** Exercise details **
Transcribe every entry below word for word, but skip the pictures.

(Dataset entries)
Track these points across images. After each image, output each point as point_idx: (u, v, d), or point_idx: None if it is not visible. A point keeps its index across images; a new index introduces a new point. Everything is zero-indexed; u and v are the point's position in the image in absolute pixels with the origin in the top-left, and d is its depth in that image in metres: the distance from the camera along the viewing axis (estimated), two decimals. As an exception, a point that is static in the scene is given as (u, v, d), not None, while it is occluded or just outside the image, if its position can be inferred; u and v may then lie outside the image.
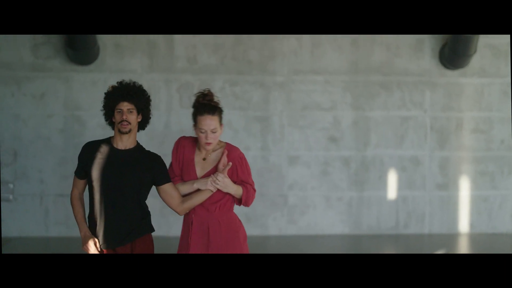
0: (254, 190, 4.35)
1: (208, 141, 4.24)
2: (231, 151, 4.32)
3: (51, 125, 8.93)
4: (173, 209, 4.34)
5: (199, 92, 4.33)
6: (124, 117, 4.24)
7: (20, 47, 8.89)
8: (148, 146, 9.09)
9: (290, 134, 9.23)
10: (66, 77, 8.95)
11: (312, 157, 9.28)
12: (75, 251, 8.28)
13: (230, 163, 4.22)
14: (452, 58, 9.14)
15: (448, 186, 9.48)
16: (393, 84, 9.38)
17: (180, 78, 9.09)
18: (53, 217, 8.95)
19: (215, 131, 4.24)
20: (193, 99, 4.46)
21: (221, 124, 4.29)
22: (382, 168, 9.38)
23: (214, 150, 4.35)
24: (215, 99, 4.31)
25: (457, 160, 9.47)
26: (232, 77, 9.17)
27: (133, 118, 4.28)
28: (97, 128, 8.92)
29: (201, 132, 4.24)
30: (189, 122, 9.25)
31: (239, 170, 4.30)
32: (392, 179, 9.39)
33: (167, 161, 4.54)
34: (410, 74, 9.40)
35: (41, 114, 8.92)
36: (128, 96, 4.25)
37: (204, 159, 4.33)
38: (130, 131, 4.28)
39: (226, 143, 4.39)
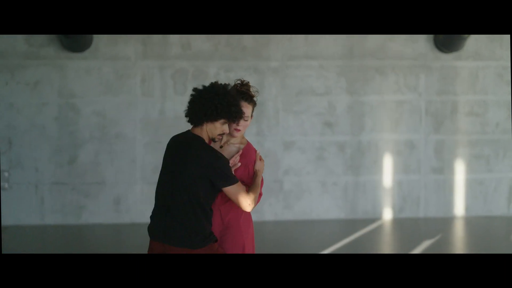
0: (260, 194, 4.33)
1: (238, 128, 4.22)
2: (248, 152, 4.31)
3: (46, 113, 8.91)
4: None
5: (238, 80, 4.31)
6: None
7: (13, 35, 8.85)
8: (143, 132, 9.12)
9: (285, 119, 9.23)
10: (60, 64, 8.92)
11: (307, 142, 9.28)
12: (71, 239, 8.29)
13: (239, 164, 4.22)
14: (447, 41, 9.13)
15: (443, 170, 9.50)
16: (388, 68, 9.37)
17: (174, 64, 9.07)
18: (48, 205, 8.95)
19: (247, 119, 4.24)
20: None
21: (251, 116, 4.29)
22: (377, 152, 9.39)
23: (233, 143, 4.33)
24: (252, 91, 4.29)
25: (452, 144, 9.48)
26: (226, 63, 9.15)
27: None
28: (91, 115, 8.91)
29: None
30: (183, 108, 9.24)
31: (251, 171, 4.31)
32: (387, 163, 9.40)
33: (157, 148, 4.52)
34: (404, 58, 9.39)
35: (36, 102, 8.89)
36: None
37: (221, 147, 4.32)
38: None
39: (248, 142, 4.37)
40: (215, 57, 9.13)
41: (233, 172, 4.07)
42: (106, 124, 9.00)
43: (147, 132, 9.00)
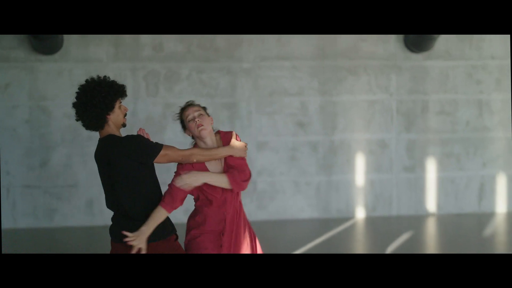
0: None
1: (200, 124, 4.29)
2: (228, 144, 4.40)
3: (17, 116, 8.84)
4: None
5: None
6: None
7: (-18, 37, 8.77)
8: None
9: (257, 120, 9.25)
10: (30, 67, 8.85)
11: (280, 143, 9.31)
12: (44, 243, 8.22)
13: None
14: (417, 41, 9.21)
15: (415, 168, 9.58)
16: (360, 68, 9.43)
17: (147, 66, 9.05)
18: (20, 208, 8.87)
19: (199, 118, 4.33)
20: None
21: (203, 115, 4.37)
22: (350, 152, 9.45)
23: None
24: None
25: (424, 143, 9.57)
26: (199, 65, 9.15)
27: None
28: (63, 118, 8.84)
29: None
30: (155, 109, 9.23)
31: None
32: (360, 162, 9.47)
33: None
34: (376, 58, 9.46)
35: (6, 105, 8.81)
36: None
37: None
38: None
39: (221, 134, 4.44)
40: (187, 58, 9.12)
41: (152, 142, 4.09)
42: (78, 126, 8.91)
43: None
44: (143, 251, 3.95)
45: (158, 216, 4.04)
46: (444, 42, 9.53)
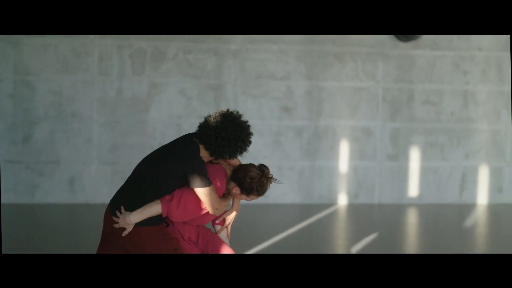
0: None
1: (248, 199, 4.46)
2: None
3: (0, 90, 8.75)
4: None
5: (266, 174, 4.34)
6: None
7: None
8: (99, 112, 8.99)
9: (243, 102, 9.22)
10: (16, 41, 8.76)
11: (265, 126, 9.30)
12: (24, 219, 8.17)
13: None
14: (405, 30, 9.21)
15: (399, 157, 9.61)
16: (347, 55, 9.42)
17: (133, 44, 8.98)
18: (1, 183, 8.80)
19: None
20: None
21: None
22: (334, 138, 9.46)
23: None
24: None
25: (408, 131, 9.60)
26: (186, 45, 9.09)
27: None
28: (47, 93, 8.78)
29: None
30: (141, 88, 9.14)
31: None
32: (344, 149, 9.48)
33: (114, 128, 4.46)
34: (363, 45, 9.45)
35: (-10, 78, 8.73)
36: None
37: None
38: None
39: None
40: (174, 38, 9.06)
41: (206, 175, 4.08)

** Solution to the problem **
Track these points across images. After each image, output each point as point_idx: (u, v, d), or point_idx: None if it is not visible. A point keeps its index across images; a new index introduces a new point. Everything is zero-indexed; u and v are the point's position in the image in absolute pixels with the origin in the top-left, and d is its depth in that image in metres: the distance from the camera along the viewing axis (estimated), two decimals. As an exception, a point that is static in the scene is given as (u, v, d), not None, while it is occluded or just outside the image, if its position can be inferred; u and v may then lie outside the image.
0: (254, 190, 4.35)
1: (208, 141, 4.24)
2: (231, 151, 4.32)
3: (51, 125, 8.93)
4: (173, 209, 4.34)
5: (199, 92, 4.33)
6: (124, 117, 4.24)
7: (20, 47, 8.89)
8: (148, 146, 9.09)
9: (290, 134, 9.23)
10: (66, 77, 8.95)
11: (312, 157, 9.28)
12: (75, 251, 8.28)
13: (230, 163, 4.22)
14: (452, 58, 9.14)
15: (448, 186, 9.48)
16: (393, 84, 9.38)
17: (180, 78, 9.09)
18: (53, 217, 8.95)
19: (215, 131, 4.24)
20: (193, 99, 4.46)
21: (221, 124, 4.29)
22: (382, 168, 9.38)
23: (214, 150, 4.35)
24: (215, 99, 4.31)
25: (457, 160, 9.47)
26: (232, 77, 9.17)
27: (133, 118, 4.28)
28: (97, 128, 8.92)
29: (201, 132, 4.24)
30: (189, 122, 9.25)
31: (239, 170, 4.30)
32: (392, 179, 9.39)
33: (167, 161, 4.54)
34: (410, 74, 9.40)
35: (41, 114, 8.92)
36: (128, 96, 4.25)
37: (204, 159, 4.33)
38: (130, 131, 4.28)
39: (226, 143, 4.39)
0: (260, 194, 4.33)
1: (238, 128, 4.22)
2: (248, 152, 4.31)
3: (46, 113, 8.91)
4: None
5: (238, 80, 4.31)
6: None
7: (13, 35, 8.85)
8: (143, 132, 9.12)
9: (285, 119, 9.23)
10: (60, 64, 8.92)
11: (307, 142, 9.28)
12: (71, 239, 8.29)
13: (239, 164, 4.22)
14: (447, 41, 9.13)
15: (443, 170, 9.50)
16: (388, 68, 9.37)
17: (174, 64, 9.07)
18: (48, 205, 8.95)
19: (247, 119, 4.24)
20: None
21: (251, 116, 4.29)
22: (377, 152, 9.39)
23: (233, 143, 4.33)
24: (252, 91, 4.29)
25: (452, 144, 9.48)
26: (226, 63, 9.15)
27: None
28: (91, 115, 8.91)
29: None
30: (183, 108, 9.24)
31: (251, 171, 4.31)
32: (387, 163, 9.40)
33: (157, 148, 4.52)
34: (404, 58, 9.39)
35: (36, 102, 8.89)
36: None
37: (221, 147, 4.32)
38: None
39: (248, 142, 4.37)
40: (215, 57, 9.13)
41: (233, 172, 4.07)
42: (106, 124, 9.00)
43: (147, 132, 9.00)
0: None
1: (200, 124, 4.29)
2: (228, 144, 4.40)
3: (17, 116, 8.84)
4: None
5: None
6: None
7: (-18, 37, 8.77)
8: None
9: (257, 120, 9.25)
10: (30, 67, 8.85)
11: (280, 143, 9.31)
12: (44, 243, 8.22)
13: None
14: (417, 41, 9.21)
15: (415, 168, 9.58)
16: (360, 68, 9.43)
17: (147, 66, 9.05)
18: (20, 208, 8.87)
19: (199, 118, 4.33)
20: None
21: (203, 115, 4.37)
22: (350, 152, 9.45)
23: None
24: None
25: (424, 143, 9.57)
26: (199, 65, 9.15)
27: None
28: (63, 118, 8.84)
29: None
30: (155, 109, 9.23)
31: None
32: (360, 162, 9.47)
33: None
34: (376, 58, 9.46)
35: (6, 105, 8.81)
36: None
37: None
38: None
39: (221, 134, 4.44)
40: (187, 58, 9.12)
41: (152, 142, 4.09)
42: (78, 126, 8.91)
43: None
44: (143, 251, 3.95)
45: (158, 216, 4.04)
46: (444, 42, 9.53)
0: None
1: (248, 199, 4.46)
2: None
3: (0, 90, 8.75)
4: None
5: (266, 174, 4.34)
6: None
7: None
8: (99, 112, 8.99)
9: (243, 102, 9.22)
10: (16, 41, 8.76)
11: (265, 126, 9.30)
12: (24, 219, 8.17)
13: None
14: (405, 30, 9.21)
15: (399, 157, 9.61)
16: (347, 55, 9.42)
17: (133, 44, 8.98)
18: (1, 183, 8.80)
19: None
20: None
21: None
22: (334, 138, 9.46)
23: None
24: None
25: (408, 131, 9.60)
26: (186, 45, 9.09)
27: None
28: (47, 93, 8.78)
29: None
30: (141, 88, 9.14)
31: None
32: (344, 149, 9.48)
33: (114, 128, 4.46)
34: (363, 45, 9.45)
35: (-10, 78, 8.73)
36: None
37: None
38: None
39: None
40: (174, 38, 9.06)
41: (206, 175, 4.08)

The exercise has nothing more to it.